To find out how the wild birds have fared is always difficult: one never sees them properly until the days of shooting are at hand—and not always then, when a sight of them rather under than over forty yards distant might be welcome. We may pass by a wood outside which many pheasants may be feeding, as a flock of fowls, or sitting lazily about on the fences, some perhaps indolently stretching a wing in the pleasant wallow of a dust-bath; but this does not prove that pheasants have done well—merely that there are so many pheasants at a certain place; it does not even prove that they will be there the next day. Such a spot may be a place where large numbers of pheasants are reared. One may count a hundred birds in the corner of a field—perhaps there should have been a hundred and fifty.
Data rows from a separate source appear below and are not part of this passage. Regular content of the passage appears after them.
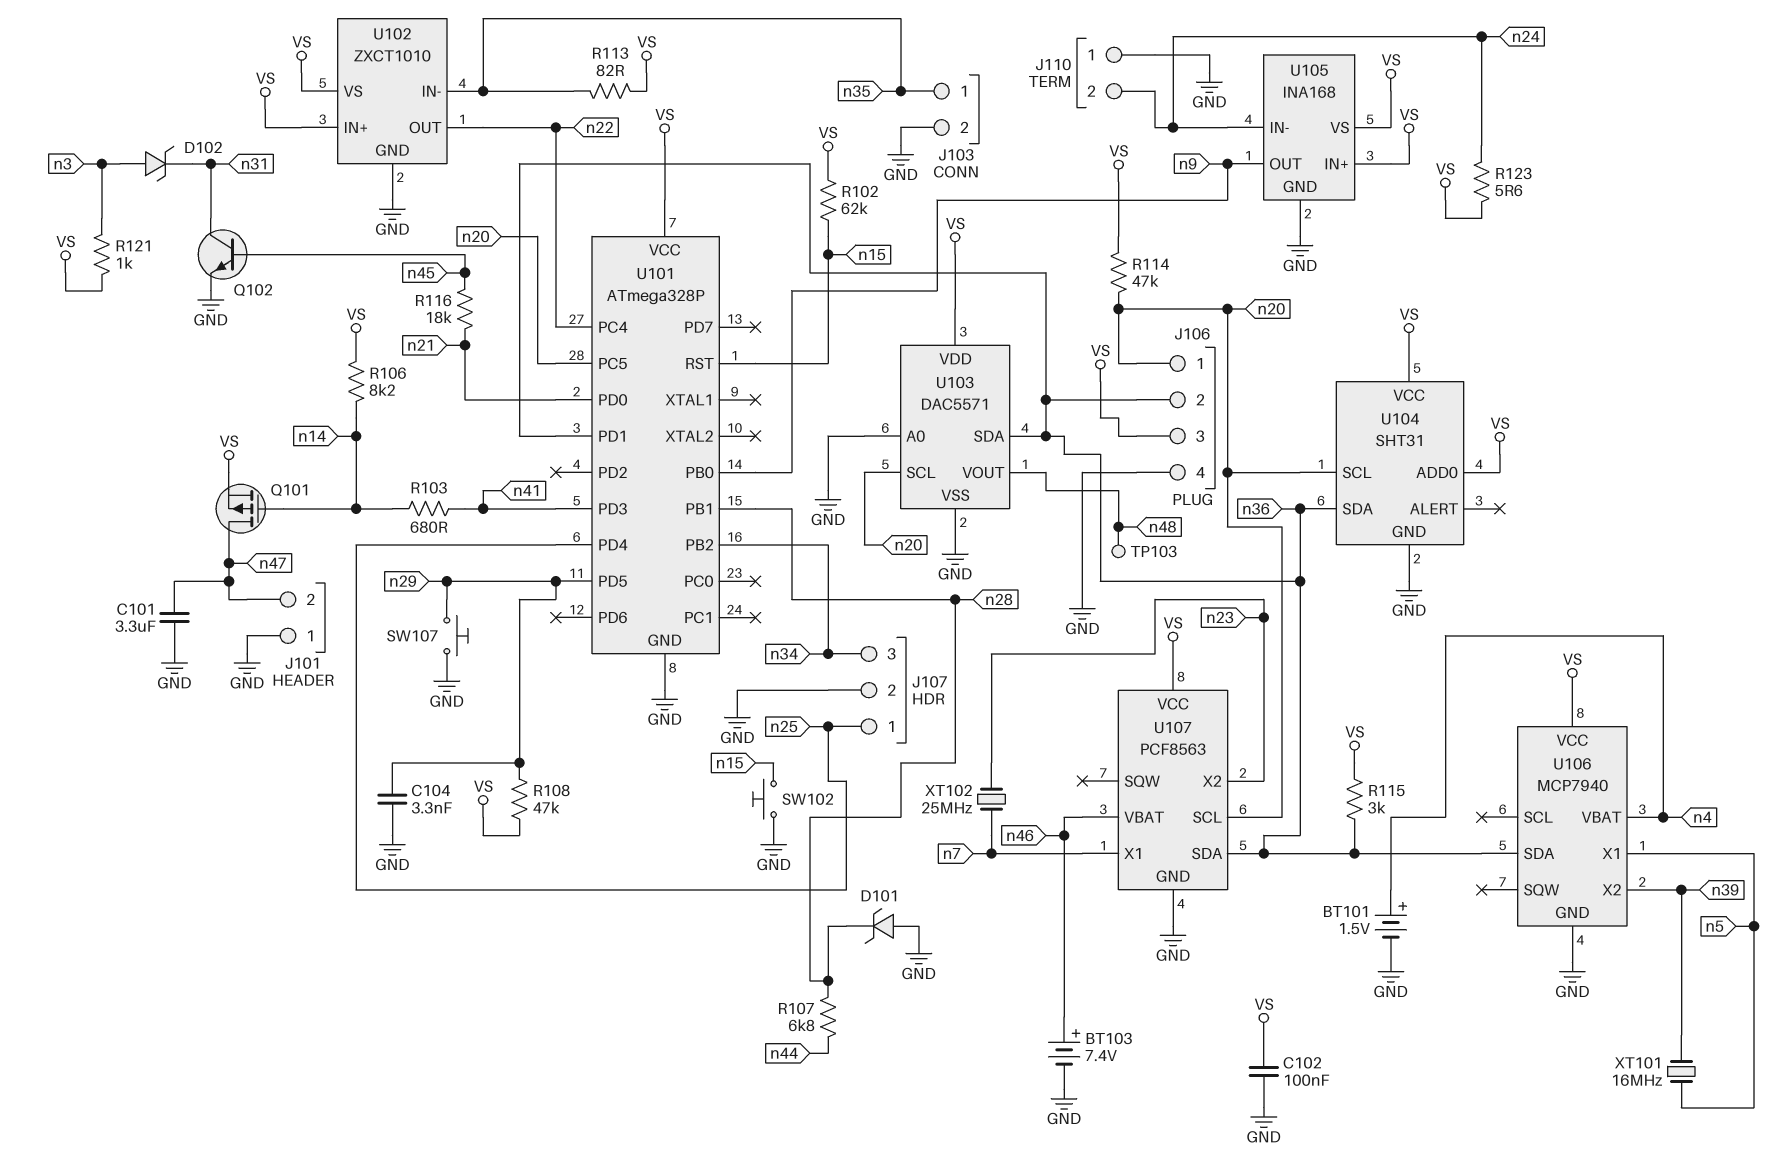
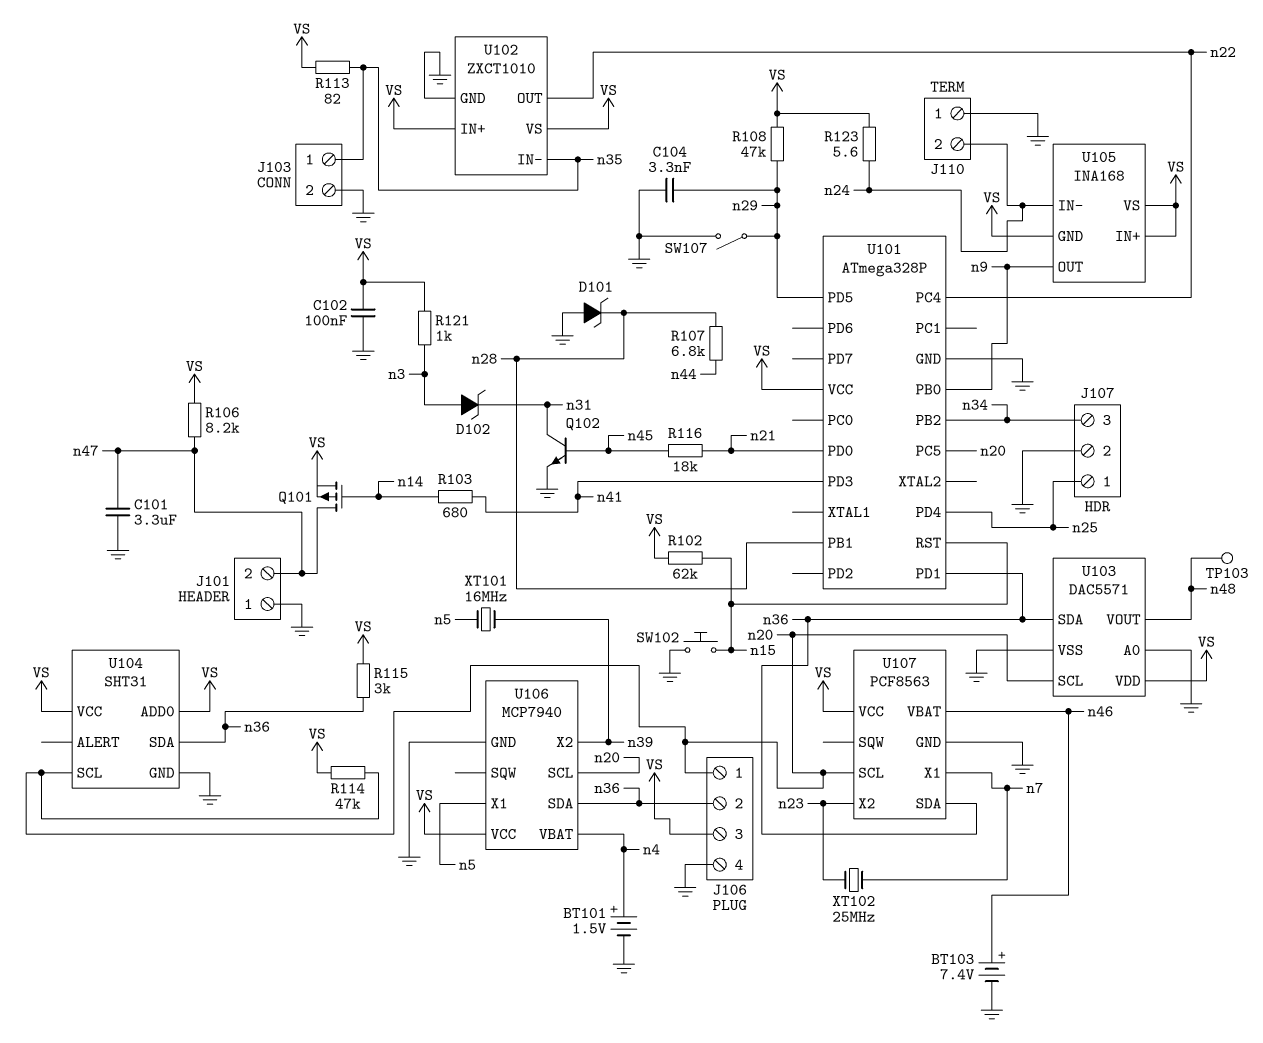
R106: 8.2k (VS, n14) -> 8.2k (VS, n47)
SW107: button (GND, n29) -> switch (GND, n29)
U105 pin GND: GND -> VS
U106 pin SCL: none -> n20

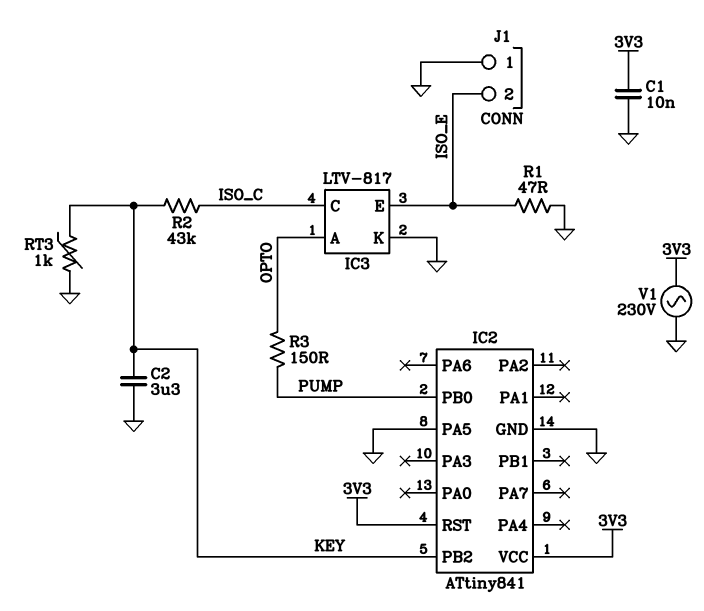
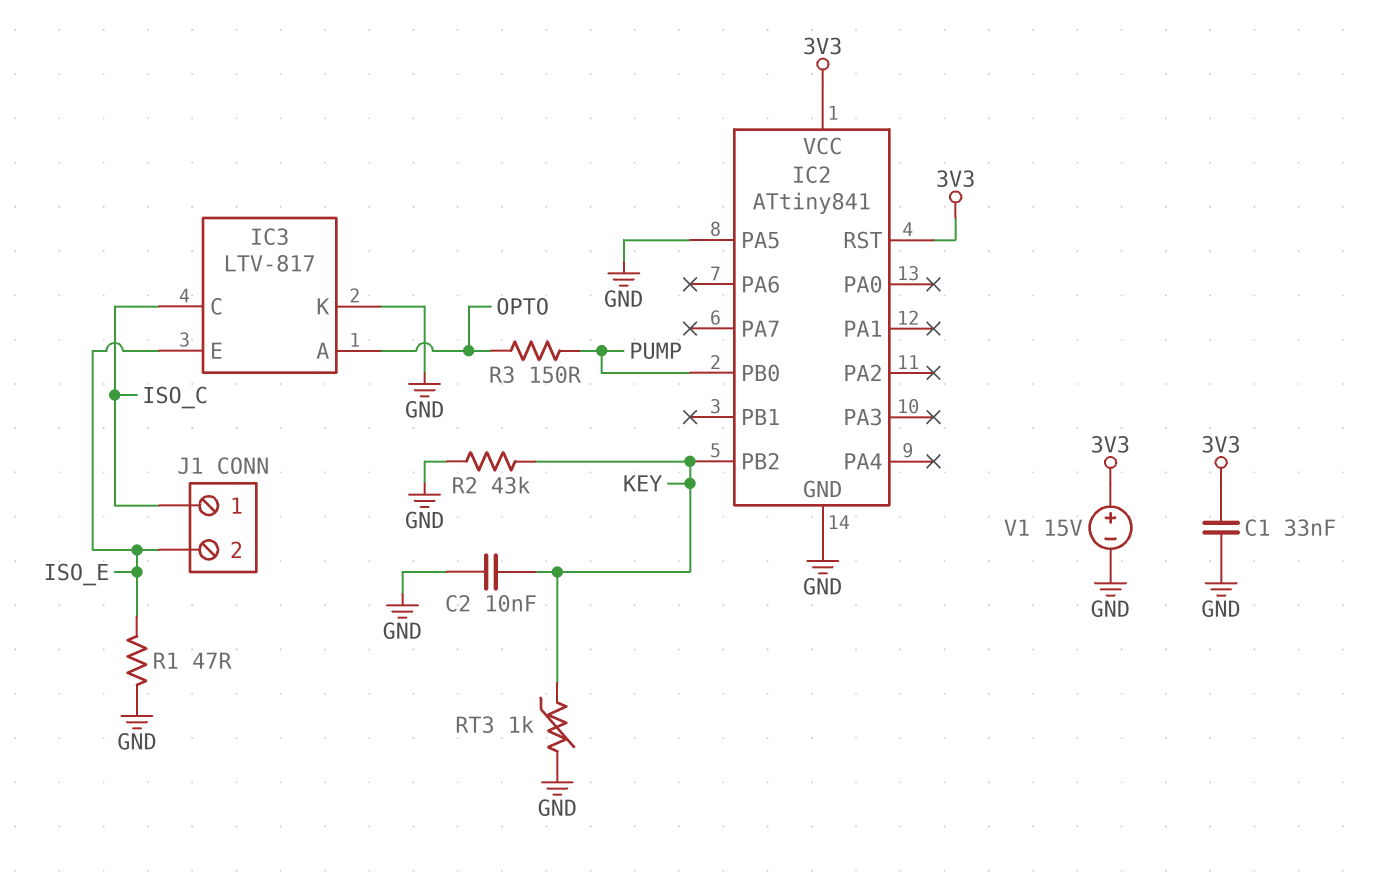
C1: 10nF (3V3, GND) -> 33nF (3V3, GND)
C2: 3.3uF (GND, KEY) -> 10nF (GND, KEY)
J1 pin 1: GND -> ISO_C
R2: 43k (ISO_C, KEY) -> 43k (GND, KEY)
V1: AC 230V (3V3, GND) -> 15V (plus 3V3, minus GND)

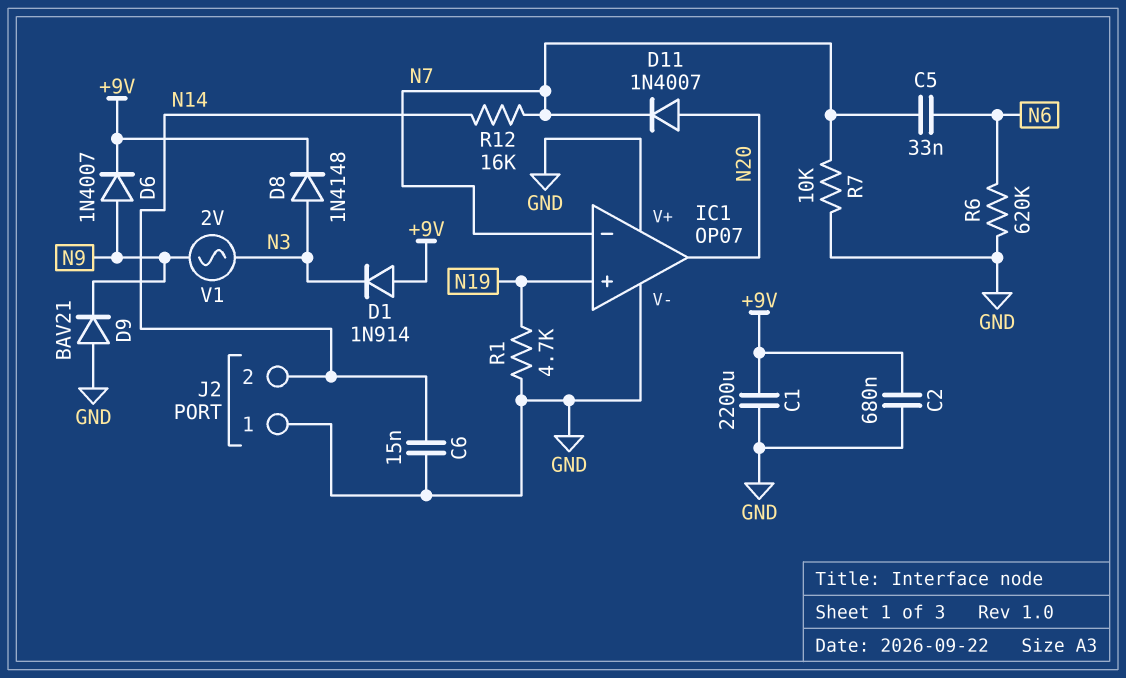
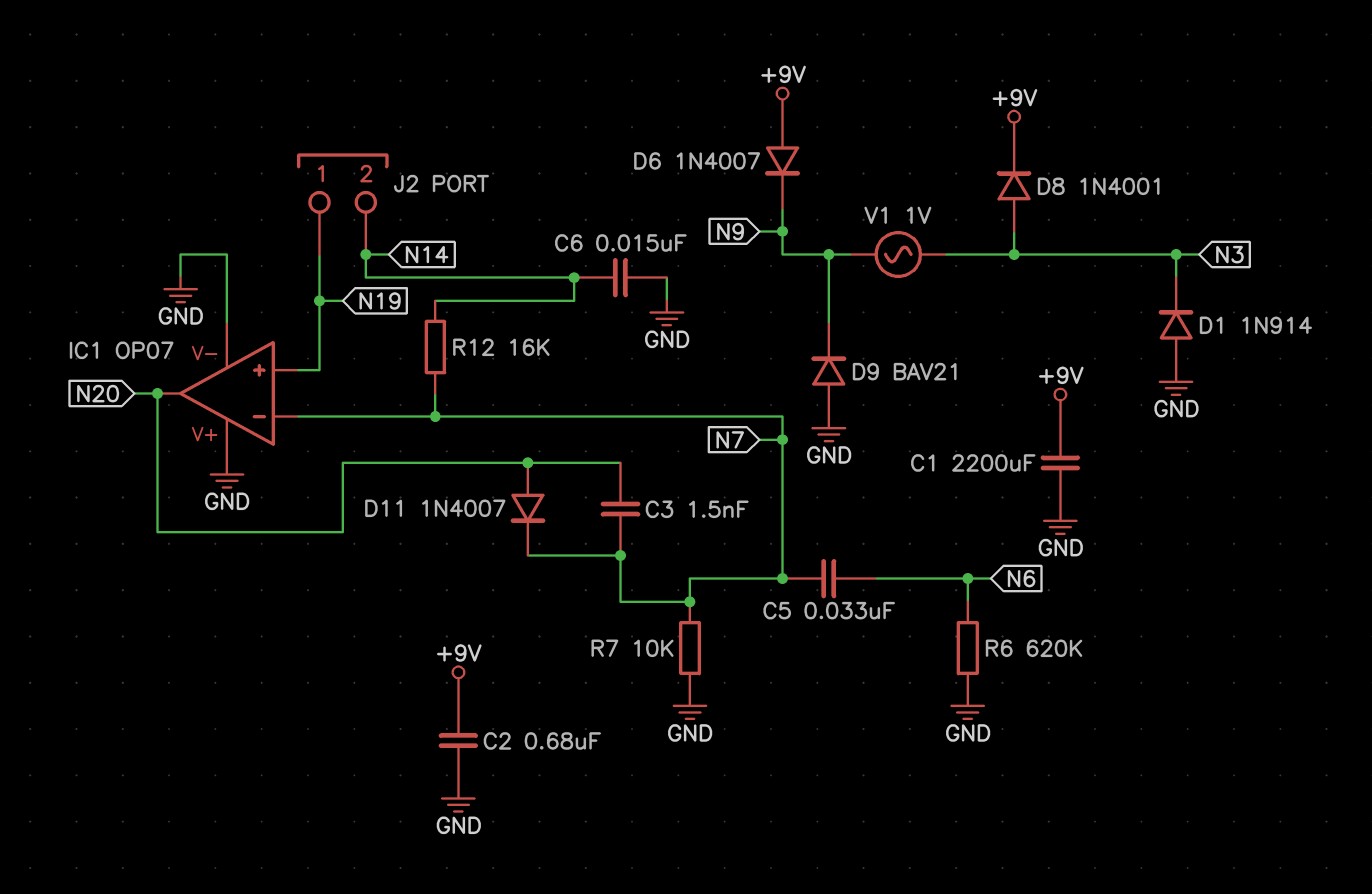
C3: none -> 1.5nF (N7, N20)
D1: diode 1N914 (A +9V, K N3) -> diode 1N914 (A GND, K N3)
D6: diode 1N4007 (A N9, K +9V) -> diode 1N4007 (A +9V, K N9)
D8: diode 1N4148 (A N3, K +9V) -> diode 1N4001 (A N3, K +9V)
J2 pin 1: GND -> N19
R1: 4.7k (GND, N19) -> none
V1: AC 2V (N3, N9) -> AC 1V (N3, N9)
Or perhaps the hundred to be seen means better luck than usual in the breeding season in that particular part. A man who sees pheasants where he does not know how many were bred may think a dozen a large number, or he may view with scorn the sight of several hundreds if he has been accustomed to see thousands. We know places where so many pheasants may be seen at any time as to suggest that they swarm there regardless of the season. But the birds seen casually may have been bought from a game-farm and turned down, to make up a supply that failed. However, it always delights the sportsman's eye to see many pheasants about a wood—especially if he has the shooting.

From a just standpoint, it is the comparison of what might have been with what is that settles the verdict on the pheasant season. The season cannot be judged by the birds of one preserve. Allowance must be made for many points. The number of wild broods to wild hens left to manage their own affairs, and the number of eggs set under fowls and how they hatched must be considered. Then the quality of the rearing-ground makes one district much better than another—whether heavy or light, low-lying or high, and rich or poor in natural food. The question of foxes must be weighed, and one would like to know before judging a season from any one case how many birds were turned into covert at five to seven weeks old, and how many fell victims to foxes—to say nothing of gapes.

Weather to pray for

The keeper may control the supply of hand-reared birds: he may make up for the spoiling of an egg, or the loss of a chick, which would otherwise mean a pheasant the less; but he has no control over the season as it affects wild birds. What he prays for is a showery April, with a sun to shine between the storms. And he wants fair weather after the middle of May, the longer the better. A bright warm summer is good for all pheasants, whether it be their fate to start life beneath a fowl in a stuffy, if cosy, coop, or to be gathered beneath the breast and wings of their real mother in the wood, or among the corn. A fine summer means more to birds than to man, for to them it is a matter of life or death.

After the Opening

Walking home through the woods on the evening of an October First, we came to a standstill before a low tree-branch on which an old cock pheasant was going to roost. We were within a yard of him; yet he sat stock-still, and stared at us fearlessly with unblinking eyes. The minutes passed, and after we had stood there for some little time, staring back at the old pheasant, it really seemed that we had established a bond of communication. And this is what we understood the old cock to be saying:

"Here I am, you see, and not afraid of you; and none the worse for an opening day that has been, I must admit, a trifle lively. And I may inform you that before I went to roost I made careful inquiries among my very numerous progeny, and not one is a feather the worse for all the banging that has been going on. All are in good condition, in fine plumage, and strong on the wing as usual, and, I may add, on the leg. By the way, I myself, in the course of the day, from a secure retreat, watched more than one sportsman critically examining the bodies of several unfortunate birds—needless to say, there was no son or daughter of mine among them. Good night."